A Chinese former engineer and a Chinese businessman have been charged with economic espionage and conspiring to steal trade secrets from General Electric Co. to benefit the Chinese regime, according to a U.S. indictment unsealed on April 23.
The latest unsealed indictment against Zheng and Chinese businessman Zhang Zhaoxi, 47, includes further details of the U.S. government’s case against the pair—notably, that the alleged theft was conducted to benefit China, and that the Chinese regime provided “financial and other support” to the Chinese companies that received the stolen information.
The 14-count indictment alleges that Zheng, while working at GE Power & Water in Schenectady, New York, stole multiple electronic files containing design models, engineering drawings, and material specifications relating to the company’s gas and steam turbines.
He emailed those files to his business partner Zhang, who was located in China, prosecutors said. The pair then allegedly used the stolen information to assist two turbine research and development companies that they were involved in—Liaoning Tianyi Aviation Technology Co. and Nanjing Tianyi Avi Tech Co.
Prosecutors allege that Zheng and Zhang intended for the trade secrets to benefit China.
In addition, the indictment charges that the pair, through these companies, coordinated with Chinese officials to enter into research agreements with Chinese state-owned institutions to develop turbine technologies.
Gas turbines that power aircraft are critical to the development of the aviation industry, one of the fields targeted for aggressive expansion under the Chinese regime’s “Made in China 2025” industrial plan. The indictment stated that the pair acted with knowledge of the regime’s technological ambitions.

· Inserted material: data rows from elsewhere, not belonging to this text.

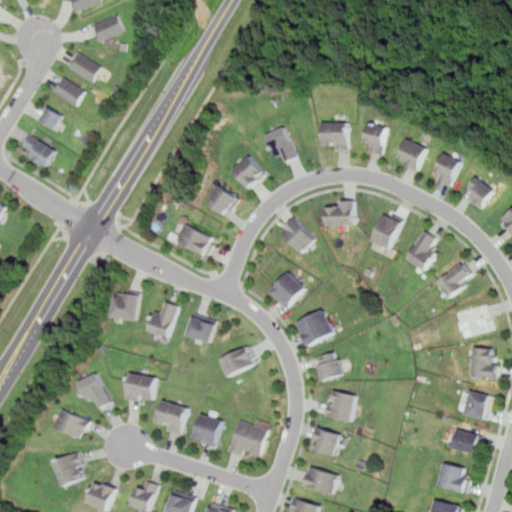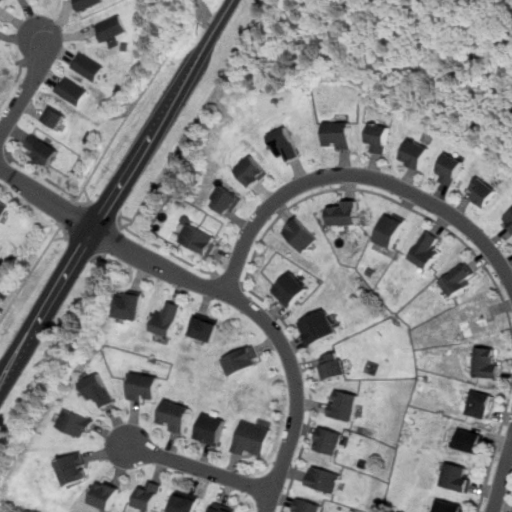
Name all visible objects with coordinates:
building: (1, 1)
building: (1, 1)
building: (88, 3)
building: (88, 3)
road: (218, 25)
building: (112, 26)
building: (113, 27)
building: (0, 30)
road: (31, 62)
building: (88, 65)
building: (88, 66)
road: (15, 81)
road: (25, 87)
building: (71, 90)
building: (71, 90)
building: (53, 116)
building: (53, 116)
building: (341, 133)
building: (341, 134)
building: (380, 136)
building: (381, 136)
road: (148, 139)
building: (285, 143)
building: (286, 143)
building: (41, 149)
building: (41, 149)
building: (417, 153)
building: (417, 153)
road: (3, 154)
road: (167, 158)
road: (100, 161)
building: (451, 167)
building: (452, 168)
building: (252, 170)
building: (252, 171)
road: (353, 188)
building: (485, 190)
building: (483, 191)
building: (226, 199)
building: (225, 200)
building: (3, 209)
building: (3, 209)
building: (346, 212)
building: (346, 213)
building: (509, 218)
building: (509, 219)
road: (463, 221)
building: (392, 229)
building: (391, 230)
building: (303, 234)
building: (302, 235)
building: (198, 238)
building: (199, 239)
building: (427, 250)
building: (428, 250)
road: (102, 253)
road: (29, 277)
building: (460, 278)
building: (458, 279)
road: (231, 284)
building: (291, 287)
road: (213, 288)
building: (291, 288)
building: (129, 304)
road: (46, 306)
building: (129, 306)
building: (167, 318)
building: (166, 319)
building: (477, 319)
building: (204, 326)
building: (319, 326)
building: (319, 326)
building: (204, 327)
road: (52, 345)
building: (242, 359)
building: (240, 360)
building: (487, 362)
building: (488, 362)
building: (332, 364)
building: (333, 369)
building: (144, 386)
building: (144, 386)
building: (98, 388)
building: (99, 389)
building: (345, 403)
building: (483, 403)
building: (482, 404)
building: (345, 405)
building: (175, 414)
building: (175, 415)
building: (75, 422)
building: (76, 422)
building: (211, 428)
building: (210, 429)
building: (251, 437)
building: (252, 437)
building: (472, 439)
building: (331, 440)
building: (332, 440)
building: (471, 440)
building: (75, 467)
building: (74, 468)
road: (201, 468)
building: (458, 476)
building: (458, 477)
building: (326, 478)
building: (325, 479)
building: (151, 493)
building: (107, 494)
building: (107, 495)
building: (150, 496)
road: (270, 501)
building: (186, 502)
building: (186, 502)
building: (307, 505)
building: (450, 505)
building: (308, 506)
building: (449, 506)
building: (224, 507)
building: (223, 508)
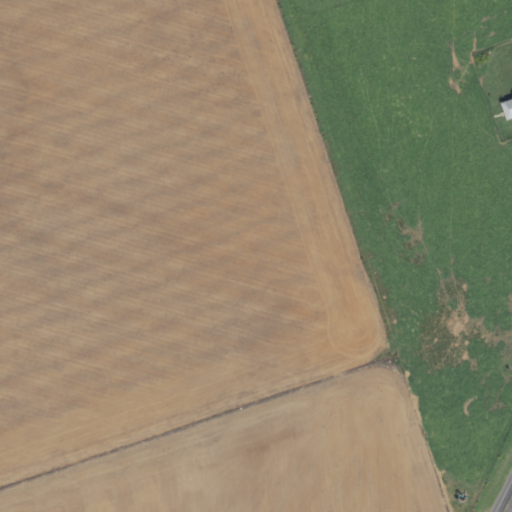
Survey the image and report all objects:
building: (507, 109)
road: (508, 504)
road: (505, 511)
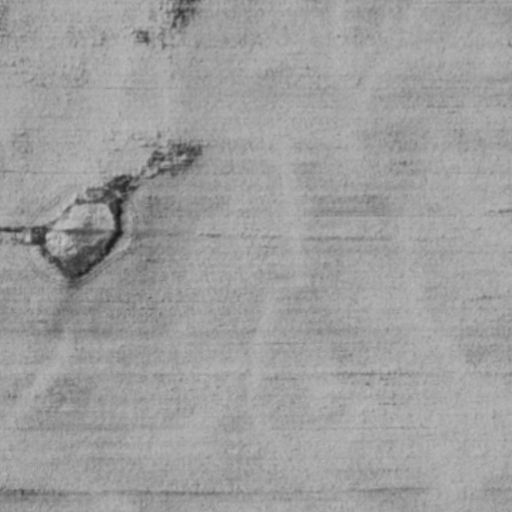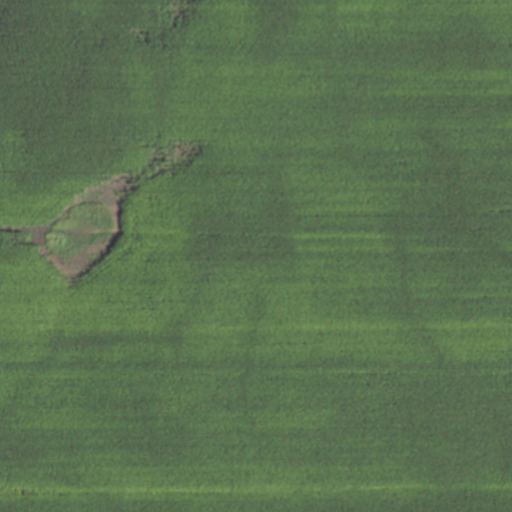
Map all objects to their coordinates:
crop: (256, 256)
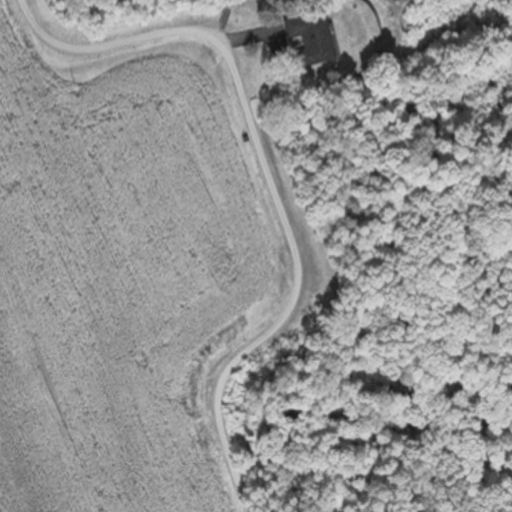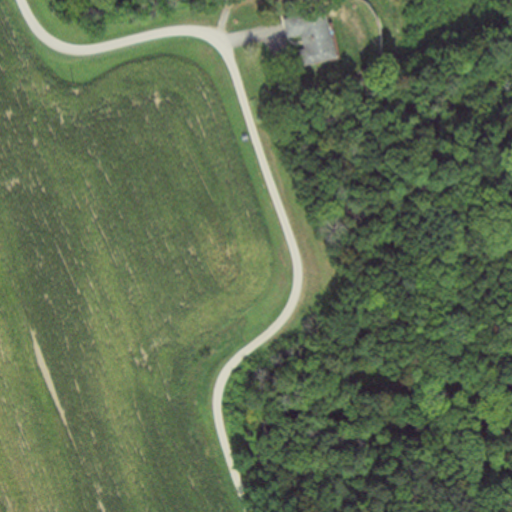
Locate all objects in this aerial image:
building: (310, 38)
road: (274, 180)
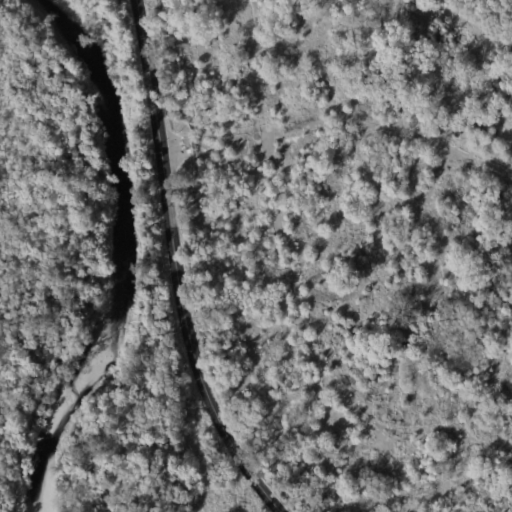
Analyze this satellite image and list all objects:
road: (173, 268)
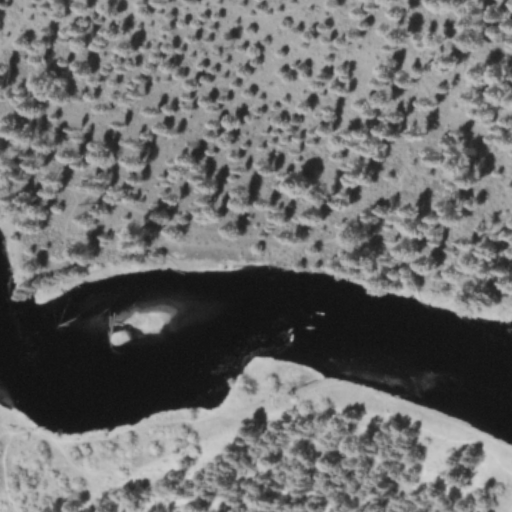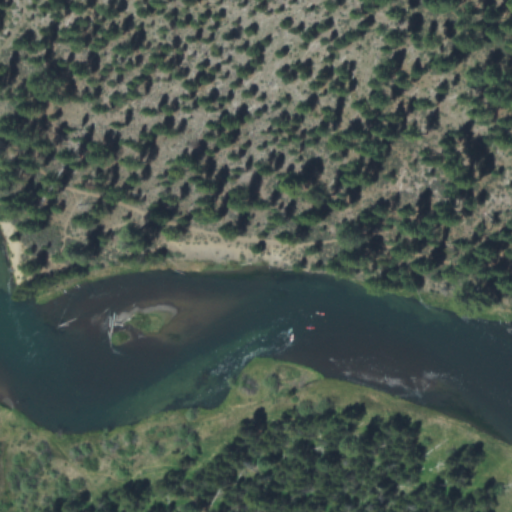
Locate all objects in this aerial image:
road: (246, 240)
river: (253, 317)
river: (4, 353)
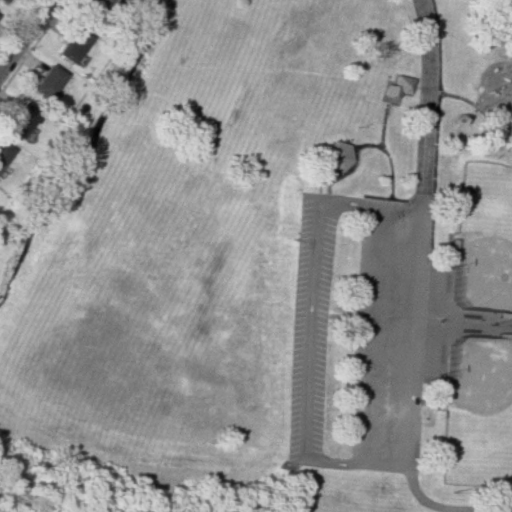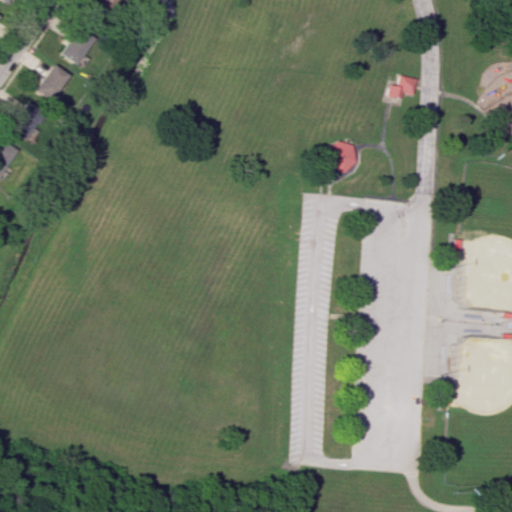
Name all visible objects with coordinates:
building: (1, 1)
building: (109, 2)
road: (23, 32)
building: (69, 46)
building: (44, 81)
building: (395, 86)
building: (396, 87)
road: (428, 90)
road: (458, 97)
road: (428, 106)
building: (498, 109)
building: (18, 123)
road: (380, 143)
building: (2, 151)
building: (335, 156)
road: (388, 171)
road: (386, 199)
park: (482, 239)
park: (271, 269)
road: (342, 316)
road: (394, 316)
road: (434, 317)
road: (473, 324)
parking lot: (310, 328)
parking lot: (388, 336)
road: (376, 341)
park: (475, 411)
road: (408, 472)
road: (416, 497)
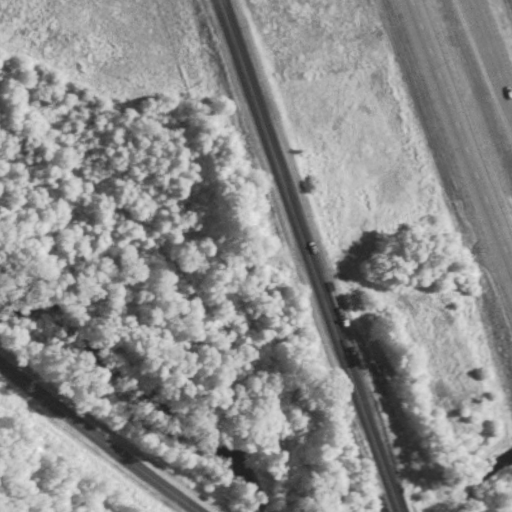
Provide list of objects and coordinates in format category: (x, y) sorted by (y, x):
road: (492, 53)
road: (461, 140)
road: (307, 255)
road: (97, 440)
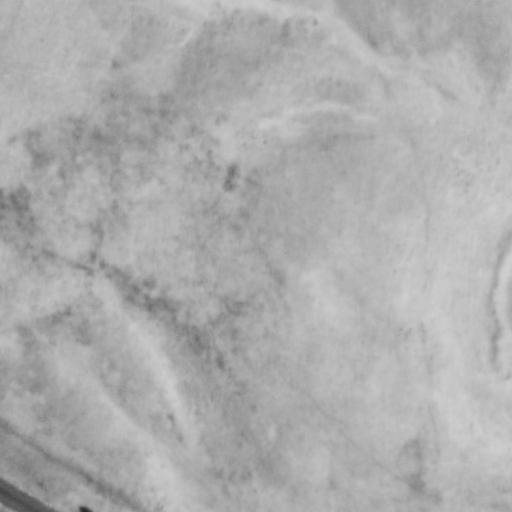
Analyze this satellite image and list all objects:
railway: (13, 504)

GE said in a statement that it has “been in close cooperation with the FBI and the U.S. Attorney’s Office for some time on this matter. At GE, we aggressively protect and defend our intellectual property and have strict processes in place for identifying these issues and partnering with law enforcement.”
Zheng and Zhang were formally indicted April 18.
Background
Zheng was hired by GE in 2008. He has been suspected by his company for years, according to the federal criminal complaint issued last August.“GE installed monitoring software on Zheng’s computer(s) in an attempt to determine what information he was encrypting, and what he was doing with the information,” according to the complaint.